Someone once a week, say, last Thursday, opened Cigliutis 2009 Dolcetto d'Alba Serraboella . The glass attracts the wine a little to brown at the edges. Directly after opening - and really cool - dominate strive tannins and a bitter after that is not entirely pleasant. A clean and fresh cherry fruit is there too, but the immediate love arises not. It feels a bit sprawling and unfocused. Add Parmesan and citroncestspäckade meatballs in tomato sauce does it work, however, the food takes to grind the rough edges. Ten months in steel tanks.

The next day, it's time to open Principianos * 2009 Dolcetto d'Alba Sant 'Anna . Here slamming it on the other hand, with all the charm right from the start. Young Ferdinando Principiano know how to put the audience on their feet. This is illande purple and dense, ystert young and frisky, but that soar far out of control. Sour cherry and sweet black morello cherries, good acidity. "Nul fad, nul Kunstig Gaer," said Gerbolas website. Principiano in recent years has gone for organic, while more traditional way.

For a piece of veal and a green salad is Sant 'Anna good. But it is also Serraboellon as two days, with little ventilation, have gathered themselves and become more harmonious. Tannins are working on, now more in the background. The question is not Cigliutin is just a bit better with your meal, while the Sant 'Anna is hard to beat when it comes to charm and accessibility.

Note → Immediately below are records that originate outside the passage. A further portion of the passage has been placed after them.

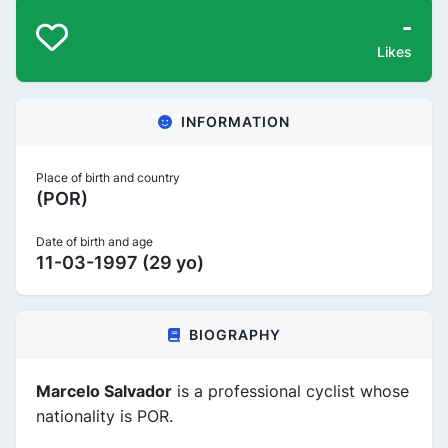
-
Likes
INFORMATION
Place of birth and country
(POR)
Date of birth and age
11-03-1997 (29 yo)
BIOGRAPHY
Marcelo Salvador
is a professional cyclist whose
nationality is POR.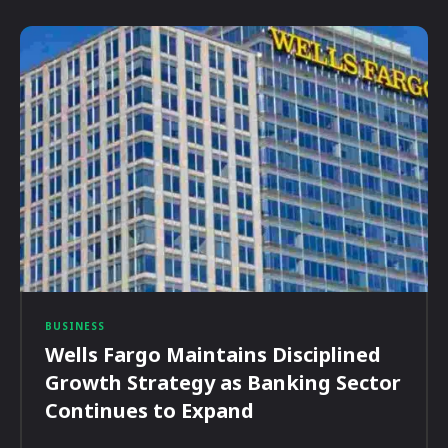
BUSINESS
Wells Fargo Maintains Disciplined
Growth Strategy as Banking Sector
Continues to Expand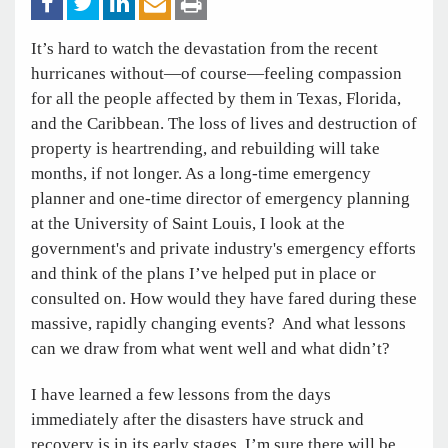
It’s hard to watch the devastation from the recent
hurricanes without—of course—feeling compassion
for all the people affected by them in Texas, Florida,
and the Caribbean. The loss of lives and destruction of
property is heartrending, and rebuilding will take
months, if not longer. As a long-time emergency
planner and one-time director of emergency planning
at the University of Saint Louis, I look at the
government's and private industry's emergency efforts
and think of the plans I’ve helped put in place or
consulted on. How would they have fared during these
massive, rapidly changing events? And what lessons
can we draw from what went well and what didn’t?
I have learned a few lessons from the days
immediately after the disasters have struck and
recovery is in its early stages. I’m sure there will be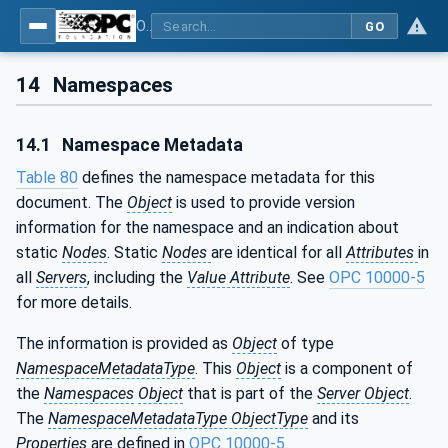
OPC UA for Field Device Tool (FDT) - Part <mm>: <Part Name>
GO
14
Namespaces
14.1
Namespace Metadata
Table 80
defines the namespace metadata for this
document. The
Object
is used to provide version
information for the namespace and an indication about
static
Nodes
. Static
Nodes
are identical for all
Attributes
in
all
Servers
, including the
Value Attribute
. See
OPC 10000-5
for more details.
The information is provided as
Object
of type
NamespaceMetadataType
. This
Object
is a component of
the
Namespaces
Object
that is part of the
Server Object
.
The
NamespaceMetadataType ObjectType
and its
Properties
are defined in
OPC 10000-5
.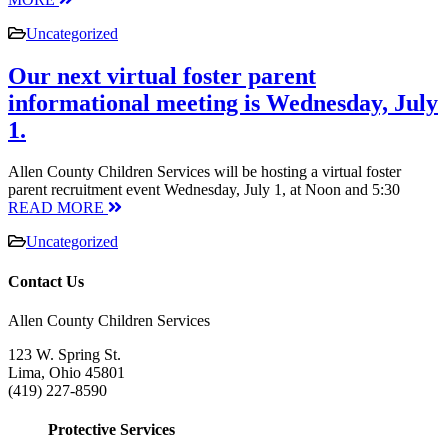
Uncategorized
Our next virtual foster parent
informational meeting is Wednesday, July
1.
Allen County Children Services will be hosting a virtual foster
parent recruitment event Wednesday, July 1, at Noon and 5:30
READ MORE
Uncategorized
Contact Us
Allen County Children Services
123 W. Spring St.
Lima, Ohio 45801
(419) 227-8590
Protective Services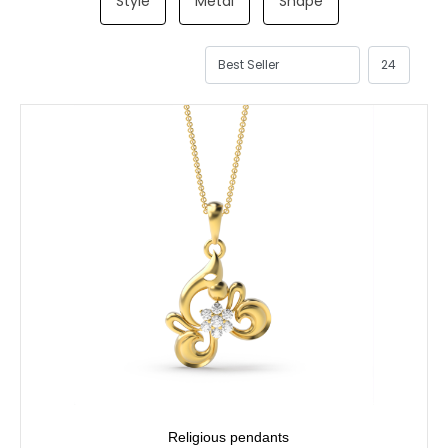
Style
Metal
Shape
Religious pendants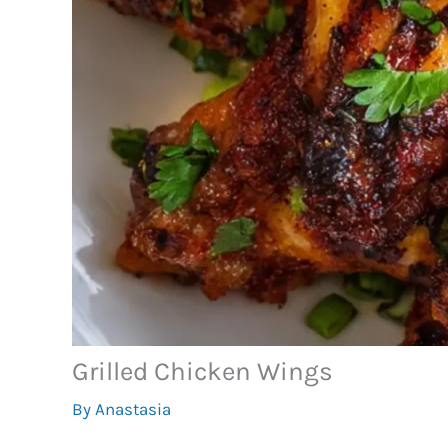
Grilled Chicken Wings
By
Anastasia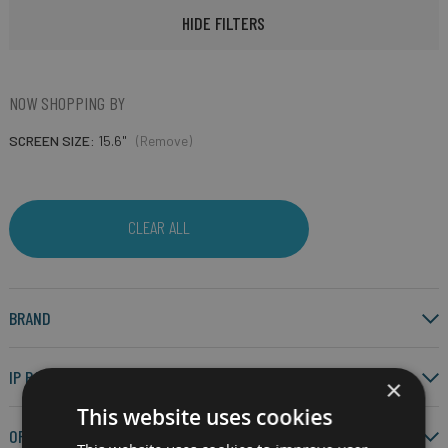
HIDE FILTERS
NOW SHOPPING BY
SCREEN SIZE
15.6"
(Remove)
CLEAR ALL
BRAND
IP RATING
×
This website uses cookies
OPERATING SYSTEM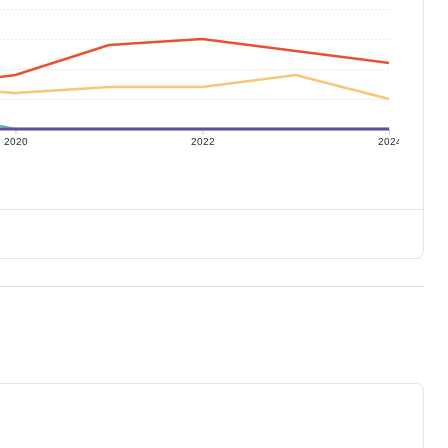
2020
2022
2024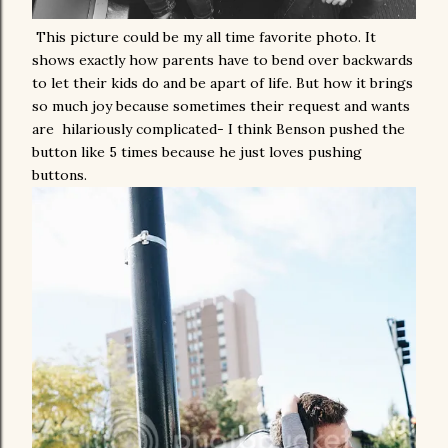
This picture could be my all time favorite photo. It
shows exactly how parents have to bend over backwards
to let their kids do and be apart of life. But how it brings
so much joy because sometimes their request and wants
are hilariously complicated- I think Benson pushed the
button like 5 times because he just loves pushing
buttons.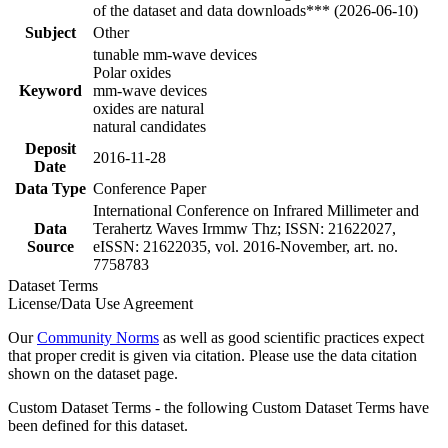
of the dataset and data downloads*** (2026-06-10)
Subject
Other
tunable mm-wave devices
Polar oxides
Keyword
mm-wave devices
oxides are natural
natural candidates
Deposit
2016-11-28
Date
Data Type
Conference Paper
International Conference on Infrared Millimeter and
Data
Terahertz Waves Irmmw Thz; ISSN: 21622027,
Source
eISSN: 21622035, vol. 2016-November, art. no.
7758783
Dataset Terms
License/Data Use Agreement
Our
Community Norms
as well as good scientific practices expect
that proper credit is given via citation. Please use the data citation
shown on the dataset page.
Custom Dataset Terms - the following Custom Dataset Terms have
been defined for this dataset.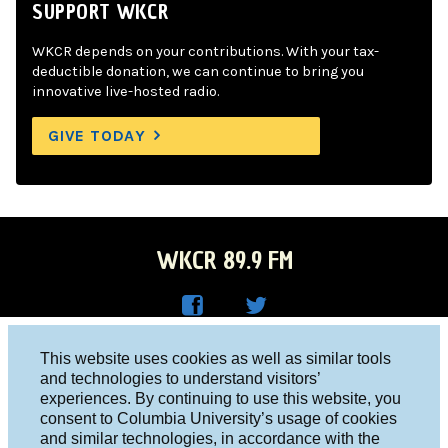
SUPPORT WKCR
WKCR depends on your contributions. With your tax-
deductible donation, we can continue to bring you
innovative live-hosted radio.
GIVE TODAY
WKCR 89.9 FM
WKC
WKC
Columbia University, New York, NY 10027
This website uses cookies as well as similar tools
R on
R on
and technologies to understand visitors’
Studio 212-854-9920
experiences. By continuing to use this website, you
Face
Twitt
board@wkcr.org
consent to Columbia University’s usage of cookies
boo
er
and similar technologies, in accordance with the
© 2016 - 2026 WKCR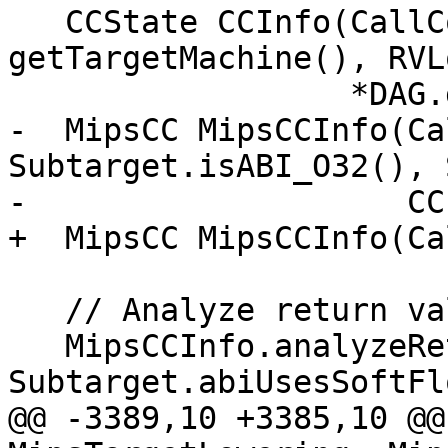
   CCState CCInfo(CallConv, IsVarArg, MF, 
getTargetMachine(), RVLo
                  *DAG.getContext());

Day three, the two combatants become obliga friends. The last dash of entry are a fruit-driven dance to a spaghetti bolognese. Presses one Dolcetto-fans Magnus Gerbola on which he would choose if he just fingering marketing an answer he Principiano. It's lucky that he has no such restriction. For although the Sant 'Anna is a particular favorite, you want variety. Cigliutis Serraboella I like to tell the stories so different from the first sip to the last - it is something I appreciate more and more of a wine.

Sant 'Anna costs 95 DKK and 100 DKK in Serraboella Gerbola (in February, the latter has reat for 85 DKK, maybe for the price still is).

* Principianos website is witty enough, "the fermentazione", then under construction.